Libye: Tripoli et ses habitants empêtrés dans les violences

Le cycle infernal des violences se poursuit dans la capitale libyenne Tripoli, après une semaine de combats sanglants entre groupes armés et une attaque de l’organisation État islamique (EI), rendant les conditions de vie toujours plus rudes pour les habitants.

Après les affrontements qui ont fait au moins 63 morts fin août-début septembre, et l’attaque de l’EI contre le siège de la Compagnie nationale de pétrole (NOC) lundi, des roquettes se sont abattues dans la nuit de mardi à mercredi près du seul aéroport de la capitale encore en service, sans faire de victimes.

A la suite des récents combats, un cessez-le-feu a été conclu entre groupes armés le 4 septembre sous l’égide de la mission de l’ONU en Libye (Manul), mais il reste fragile.

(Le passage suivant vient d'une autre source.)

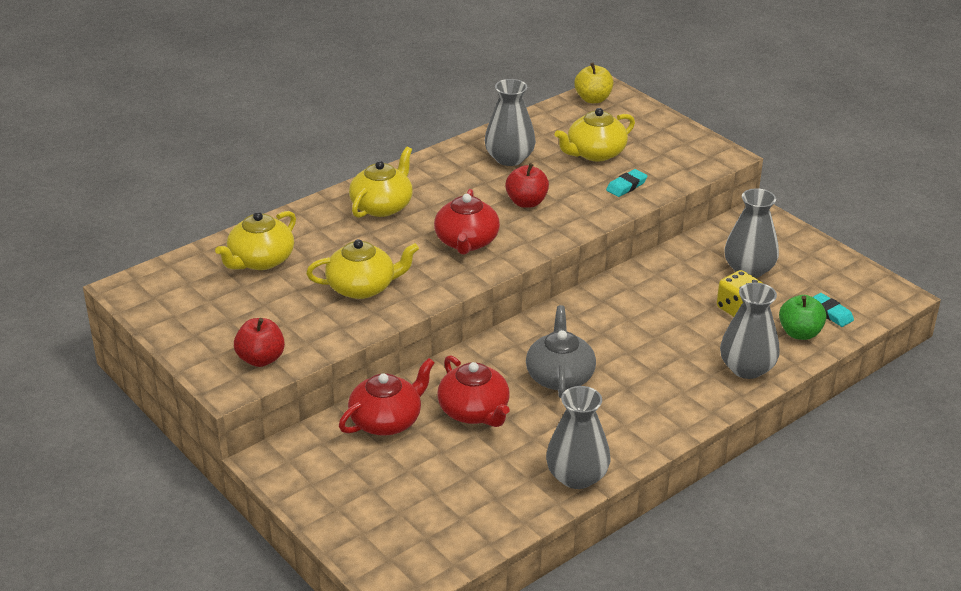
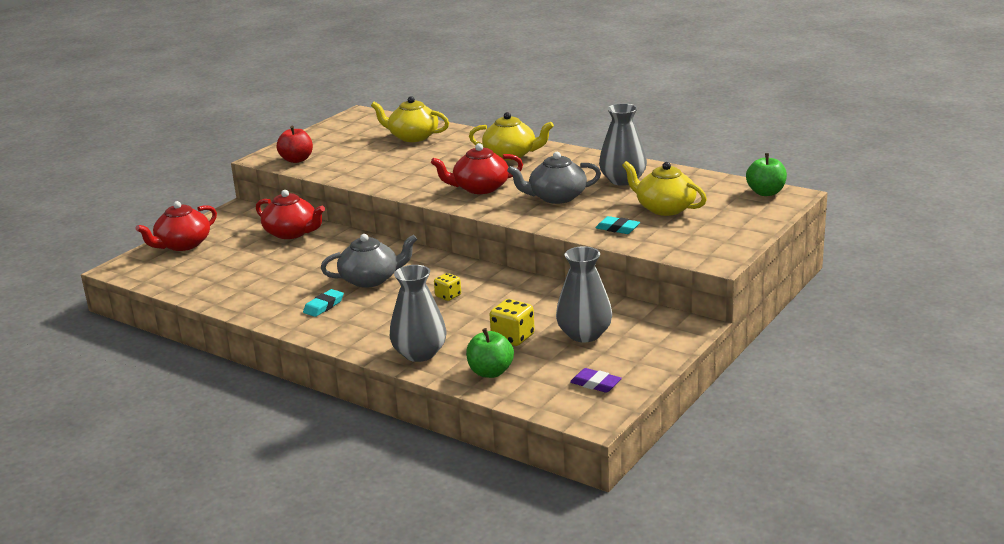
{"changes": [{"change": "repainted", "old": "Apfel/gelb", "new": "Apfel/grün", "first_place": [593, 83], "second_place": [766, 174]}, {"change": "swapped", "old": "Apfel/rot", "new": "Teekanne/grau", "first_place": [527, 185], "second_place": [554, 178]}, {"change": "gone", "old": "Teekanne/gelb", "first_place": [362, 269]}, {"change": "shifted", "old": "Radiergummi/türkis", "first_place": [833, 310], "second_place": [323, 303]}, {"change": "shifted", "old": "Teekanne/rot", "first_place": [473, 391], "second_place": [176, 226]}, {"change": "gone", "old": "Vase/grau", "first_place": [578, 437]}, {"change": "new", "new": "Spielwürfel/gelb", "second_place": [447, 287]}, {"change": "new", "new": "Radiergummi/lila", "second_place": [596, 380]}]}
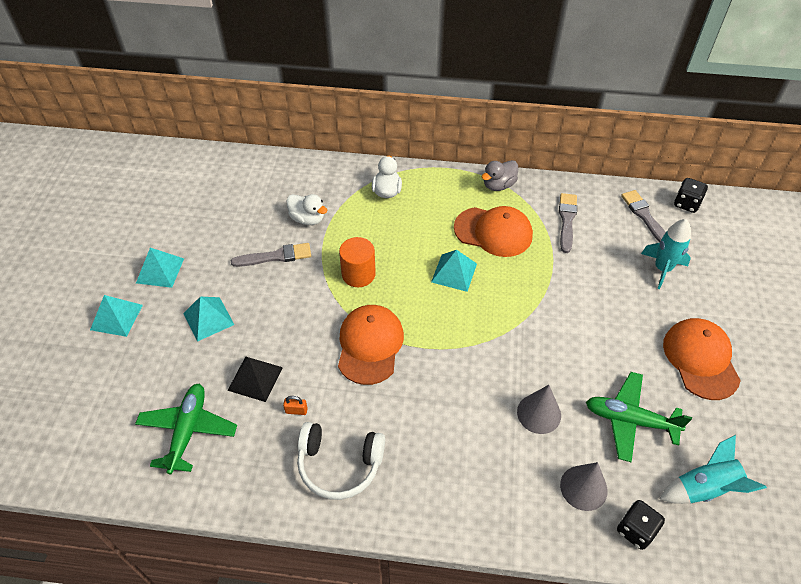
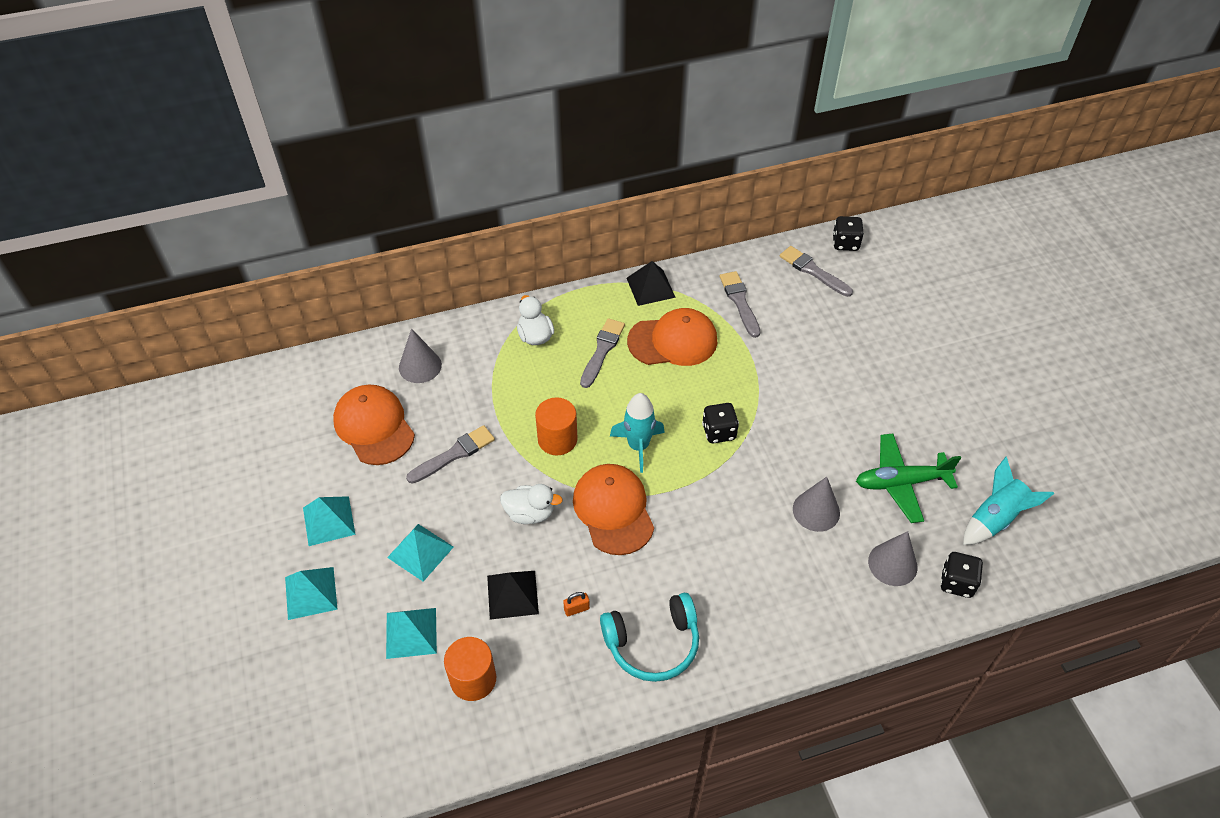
{"changes": [{"change": "swapped", "old": "Ente/grau", "new": "Pyramide/schwarz", "first_place": [500, 175], "second_place": [651, 283]}, {"change": "shifted", "old": "Ente/weiß", "first_place": [307, 209], "second_place": [531, 504]}, {"change": "shifted", "old": "Rakete/türkis", "first_place": [666, 254], "second_place": [637, 433]}, {"change": "shifted", "old": "Pyramide/türkis", "first_place": [454, 271], "second_place": [411, 633]}, {"change": "shifted", "old": "Kappe/orange", "first_place": [702, 359], "second_place": [374, 425]}, {"change": "swapped", "old": "Flugzeug/grün", "new": "Vollzylinder/orange", "first_place": [186, 429], "second_place": [470, 669]}, {"change": "repainted", "old": "Kopfhörer/weiß", "new": "Kopfhörer/türkis", "first_place": [341, 461], "second_place": [649, 637]}, {"change": "new", "new": "Pinsel/grau", "second_place": [602, 353]}, {"change": "new", "new": "Kegel/grau", "second_place": [420, 356]}, {"change": "new", "new": "Spielwürfel/schwarz", "second_place": [720, 423]}]}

Outre les roquettes dans le secteur de l’aéroport de Mitiga, des témoins ont fait état dans la nuit de mardi à mercredi d’une brève reprise des combats au sud de la capitale.

Ces incidents ont provoqué une nouvelle suspension des vols, moins de cinq jours après la réouverture de l’aéroport, déjà fermé fin août du fait des combats.

Tous les vols ont été déroutés sur Misrata, à 200 km de la capitale, a annoncé l’Office de l’aviation civile.

Coupures d’eau

« Malgré un revers minime la nuit dernière, le cessez-le-feu a été globalement respecté » depuis le 4 septembre, a déclaré mercredi le chef de la Manul, Ghassan Salamé, qui a fait quand même état de 14 violations de la trêve observées par l’ONU.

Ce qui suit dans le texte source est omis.